Imagine a time when it all began
In the dying days of a war
A weapon that would settle the score
Whoever found it first would be sure to do their worst
They always had before...
The big bang took and shook the world
Shot down the rising sun
The end was begun and it hit everyone
When the chain reaction was done
It’s that time of year, for the 70th time. I am not sure I have anything new or creative to add, yet I do not want to let this anniversary pass without some comment. I will keep this simple and offer links to some previous posts of mine; click on if my introductory comments pique your interest.
The two bombings, three days apart, were not and are not the most egregious evils ever committed in war, only, perhaps, the most symbolic of the species. The so-called Good War had more than its share of terrorizing civilian populations from the air, and well before August 1945.
It was not always a given – as it is today – that non-combatants are fair game in war. The Middle Age tradition in Europe almost completely differentiated between combatants and non-combatants. This changed after the time of the reformation – the so-called renaissance. However, eventually European tradition returned by the eighteenth century toward an era of civilized warfare.
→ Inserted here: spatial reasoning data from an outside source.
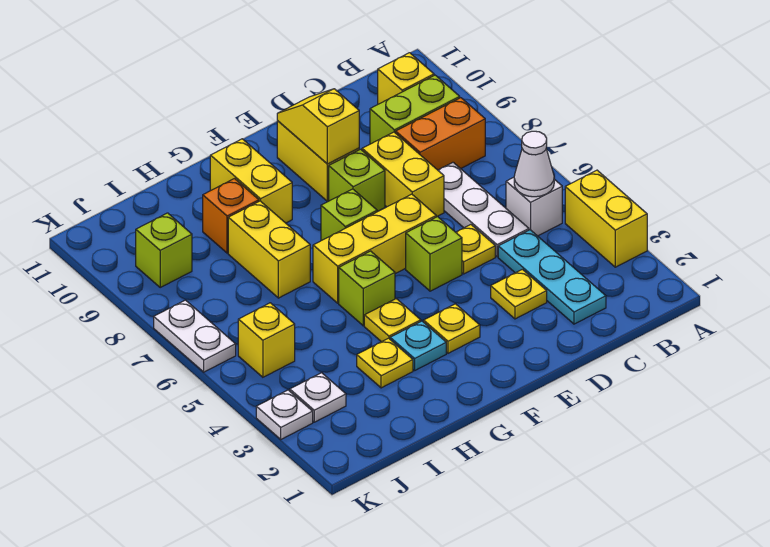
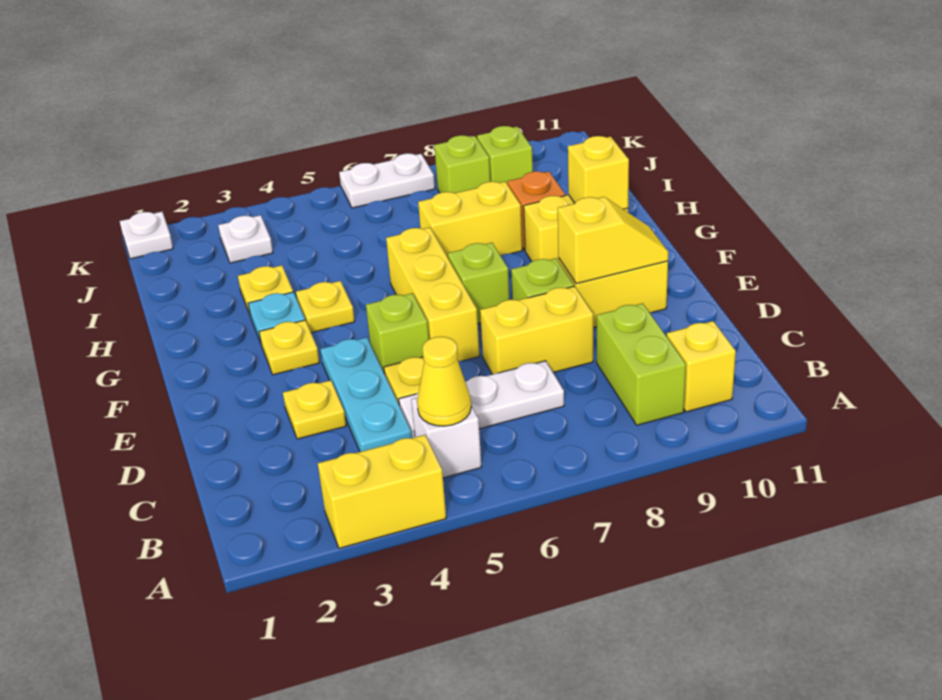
white 1x1 cone [514,131,554,197] -> yellow 1x1 cone [417,337,471,426]
orange 1x2 brick [396,98,485,170] -> none
cyan 1x3 plate [498,230,606,324] -> cyan 1x3 plate turned to [321,337,412,452]
lime 1x1 brick [339,251,395,326] -> lime 1x1 brick moved to [434,135,490,193]
yellow 1x1 brick [238,303,295,377] -> yellow 1x1 brick moved to [568,136,629,209]
white 1x1 plate [256,390,313,439] -> white 1x1 plate moved to [120,212,173,259]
Napoleon began to change this; Lincoln demonstrated that it was never a consideration in his new world.
One of the foremost scholars on the topic of the nuclear bombings, Gar Alperovitz, has examined both the decision to use the bomb and the myth that was manufactured to legitimize the use; suffice it to say, everything about the myth is a lie. His book is entitled “The Decision to Use the Atomic Bomb.” I have offered an overview of his book here.
The bombing and aftermath of Hiroshima is captured in this first person account offered by Dr. Shuntaro Hida. He was only 1.5 miles away when the bomb was dropped. It is not an easy story to read.
Before the myth-creation machine performed its national lobotomy, there were many voices publicly questioning and even condemning the act.
One of the myths is that Japan was ready to fight to the bitter end; up to a million Americans would die to defeat Japan. Of course, Japan was ready to surrender; documents discovered in 1979 – misfiled in Truman’s archive – present the fact that Truman knew, before he dropped the bombs, that Japan was prepared to surrender.
Even Herbert Hoover documents the many approaches that Japan took toward surrender – for several months before the bombs were dropped.
The myth is callously parroted today even by those who appear to be otherwise jaded by the exercise of raw power.
We continue to live under this threat. The elimination of nuclear weapons – being the ultimate tool for violation of the non-aggression principle – should be of highest priority to libertarians. The idea of MAD is…mad.